The other thing about AI is that it's such a good complement for so many things, and in theory a good complement enables better work from its complementers. I'll write about this more someday but imagine a farmer before the development of mechanization: their output is largely a function of their physical strength, so if you're a 10x strong farmer you can grow 10x more crops than your neighbour.

Then someone invents the tractor and now 1) there's very little advantage to being physically stronger, but 2) there's tons of advantage to being smart and strategic and planning your fields correctly, or whatever. Previously if you were very smart but happened to be weak you couldn't really reap the advantages of your farming-smarts, but now with tractors you finally can, and (what's more) you can now come up with even smarter farming strategies that didn't make sense previously.

And so much of art is like this: previously to be a singer-songwriter you had to be good at writing lyrics and good at writing music and good at singing and good at playing instruments, and now if you're good at any one of these you have an amazing collaborator who can do the others. And honestly I think that's beautiful, and important, and so long as people actually do keep aspiring to be good at at-least-one of these, it's possible that AI will lead to better human art ability. And I know what some of you will say – "you could have just collaborated with another human who had those skills! That is what we're here for" – but as someone who spent a decade trying and very occasionally managing to collaborate with other musicians, the collaboration costs are really really high, and it's obvious to me that 99% of the art that could have existed in the last few decades just never came into being, and if we get that number down to even 90% I think that will be a triumph for the human soul.

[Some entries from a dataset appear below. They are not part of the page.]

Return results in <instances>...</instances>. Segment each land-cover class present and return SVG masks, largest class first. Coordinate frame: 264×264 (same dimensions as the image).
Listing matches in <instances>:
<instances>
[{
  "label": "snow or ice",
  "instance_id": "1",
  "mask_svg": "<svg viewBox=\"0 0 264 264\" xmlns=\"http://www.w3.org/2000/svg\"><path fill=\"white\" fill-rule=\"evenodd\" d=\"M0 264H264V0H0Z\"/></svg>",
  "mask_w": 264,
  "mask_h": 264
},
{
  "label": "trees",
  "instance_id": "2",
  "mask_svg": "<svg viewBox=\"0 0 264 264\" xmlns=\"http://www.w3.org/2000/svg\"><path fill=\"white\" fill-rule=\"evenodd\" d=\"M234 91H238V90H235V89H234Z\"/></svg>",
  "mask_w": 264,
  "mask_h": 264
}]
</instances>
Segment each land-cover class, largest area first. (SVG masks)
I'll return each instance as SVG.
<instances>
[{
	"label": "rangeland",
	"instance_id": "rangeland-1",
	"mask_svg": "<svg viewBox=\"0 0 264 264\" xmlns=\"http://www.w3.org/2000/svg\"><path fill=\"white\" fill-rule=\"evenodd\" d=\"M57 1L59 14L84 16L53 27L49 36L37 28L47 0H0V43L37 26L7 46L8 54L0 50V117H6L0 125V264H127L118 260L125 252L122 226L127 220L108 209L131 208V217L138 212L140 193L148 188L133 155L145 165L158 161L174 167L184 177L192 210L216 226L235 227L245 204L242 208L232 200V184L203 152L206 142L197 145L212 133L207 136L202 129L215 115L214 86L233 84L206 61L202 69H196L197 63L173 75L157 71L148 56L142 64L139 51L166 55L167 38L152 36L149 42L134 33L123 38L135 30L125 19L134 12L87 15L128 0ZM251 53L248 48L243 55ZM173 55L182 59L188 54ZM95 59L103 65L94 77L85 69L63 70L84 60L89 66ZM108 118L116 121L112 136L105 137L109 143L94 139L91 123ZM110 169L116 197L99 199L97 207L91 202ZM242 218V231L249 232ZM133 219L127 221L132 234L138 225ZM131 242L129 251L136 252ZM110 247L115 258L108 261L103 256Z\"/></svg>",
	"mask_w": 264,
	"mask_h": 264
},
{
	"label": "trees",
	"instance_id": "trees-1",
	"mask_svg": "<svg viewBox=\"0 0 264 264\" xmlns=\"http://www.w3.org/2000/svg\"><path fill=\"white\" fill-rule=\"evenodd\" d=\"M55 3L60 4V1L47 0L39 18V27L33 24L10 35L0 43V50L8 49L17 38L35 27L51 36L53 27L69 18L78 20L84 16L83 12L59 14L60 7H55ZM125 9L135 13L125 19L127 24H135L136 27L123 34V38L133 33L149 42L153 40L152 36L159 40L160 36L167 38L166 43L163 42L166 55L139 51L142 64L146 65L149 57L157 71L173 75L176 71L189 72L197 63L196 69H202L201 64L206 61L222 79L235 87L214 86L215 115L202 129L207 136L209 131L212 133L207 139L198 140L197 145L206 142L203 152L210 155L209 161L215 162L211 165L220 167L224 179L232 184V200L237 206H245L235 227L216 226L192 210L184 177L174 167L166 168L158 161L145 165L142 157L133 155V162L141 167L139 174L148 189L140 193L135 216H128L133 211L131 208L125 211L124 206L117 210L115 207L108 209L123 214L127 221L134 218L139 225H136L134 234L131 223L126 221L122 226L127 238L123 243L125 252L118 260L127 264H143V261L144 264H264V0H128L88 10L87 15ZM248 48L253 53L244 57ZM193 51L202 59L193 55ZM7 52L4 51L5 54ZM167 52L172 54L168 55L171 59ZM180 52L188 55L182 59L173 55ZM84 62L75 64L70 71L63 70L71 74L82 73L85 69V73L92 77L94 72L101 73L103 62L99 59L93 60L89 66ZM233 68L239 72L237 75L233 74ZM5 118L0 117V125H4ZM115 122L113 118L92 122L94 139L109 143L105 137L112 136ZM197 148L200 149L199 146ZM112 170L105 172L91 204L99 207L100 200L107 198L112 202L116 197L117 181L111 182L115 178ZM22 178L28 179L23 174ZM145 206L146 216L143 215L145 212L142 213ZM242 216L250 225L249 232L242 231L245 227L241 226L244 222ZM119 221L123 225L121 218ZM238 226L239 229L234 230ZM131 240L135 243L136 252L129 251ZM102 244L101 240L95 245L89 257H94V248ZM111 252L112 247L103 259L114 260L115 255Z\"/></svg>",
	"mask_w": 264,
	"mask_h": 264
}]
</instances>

For some people, I do understand, the objections are deontological: in that case, obviously the consequences don't matter, it is better to have no art than to use something you believe is wrong. But for those without deontological objections it's surely a question of "what would have happened instead", and so often the alternative to AI art is no art, not human art. It's important to me to figure out how to make sure that the short-term use of AI doesn't lead to long-term atrophy of the human willingness or ability to create, but that's a question of strategy. If we're going down, I plan to go down singing.